Davalının konuşmasının bütününe bakıldığında esas maksadı, demokratik seçimle iş başına gelen ve halen görevde bulunan Sayın Cumhurbaşkanımızın kaçacağı iddiası üzerinden kaos oluşturmak, kamu idaresinin işleyişini felce uğratmaktır" denildi.
"KİŞİLİK HAKLARINA SALDIRIYI ALIŞKANLIK HALİNE GETİRDİ"

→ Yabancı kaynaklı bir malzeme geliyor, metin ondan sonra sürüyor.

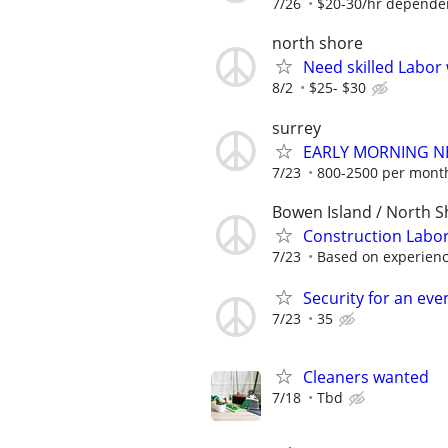
7/26
$20-30/hr depende
north shore
Need skilled Labor 
8/2
$25- $30
surrey
EARLY MORNING N
7/23
800-2500 per mont
Bowen Island / North S
Construction Labor
7/23
Based on experien
Security for an eve
7/23
35
Cleaners wanted
7/18
Tbd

Başkan Erdoğan'ın siyasi hayatı ve mücadelesi dikkate alındığında 'yurt dışına kara para aktardığı ve kaçacağı iddiası'nın kişilik haklarına yapılacak en büyük saldırı olduğuna dikkat çeken Avukat Aydın, Kılıçdaroğlu'nun bu durumu alışkanlık haline getirdiğini belirtti. Avukat Aydın dilekçesinde şu ifadelere yer verdi:
"Sayın Cumhurbaşkanımızın siyasi hayatı ve mücadelesi dikkate alındığında "yurt dışına kara para aktardığı ve kaçacağı iddiası" onun kişilik haklarına yapılacak en büyük saldırıdır. Davalının söz konusu mesnetsiz iddiaları nedeniyle Sayın Cumhurbaşkanımızın kişilik hakları, onur şeref ve saygınlığı ağır bir şekilde ihlal edilmiştir. Davalının taraf olduğu Yargıtay kararlarından anlaşılacağı gibi davalı, Sayın Cumhurbaşkanımızın kişilik haklarına saldırmayı alışkanlık haline getirmiştir. Davalı, ifade özgürlüğünün aynı zamanda sorumluluk gerektirdiğinin, bu özgürlüğün sınırları olduğunun, başkalarını kişilik haklarına saygı göstermesi gerektiğinin ya idrakinde değildir ya da idrakinde olarak ifade özgürlüğünü kişilik haklarına saldırmanın bir aracı olarak görmektedir. Her iki ihtimalde de bu tutumun hukuken himaye edilmesi mümkün değildir, Davalının, dava konusu beyanları, ifade özgürlüğünün sınırlarını aşan, kamusal tartışmalara katkı sunma kapasitesi olmayan, Sayın Cumhurbaşkanımızın itibarına zarar veren, siyasi eleştiriden çok kişisel saldırı niteliğinde açıklamalardır."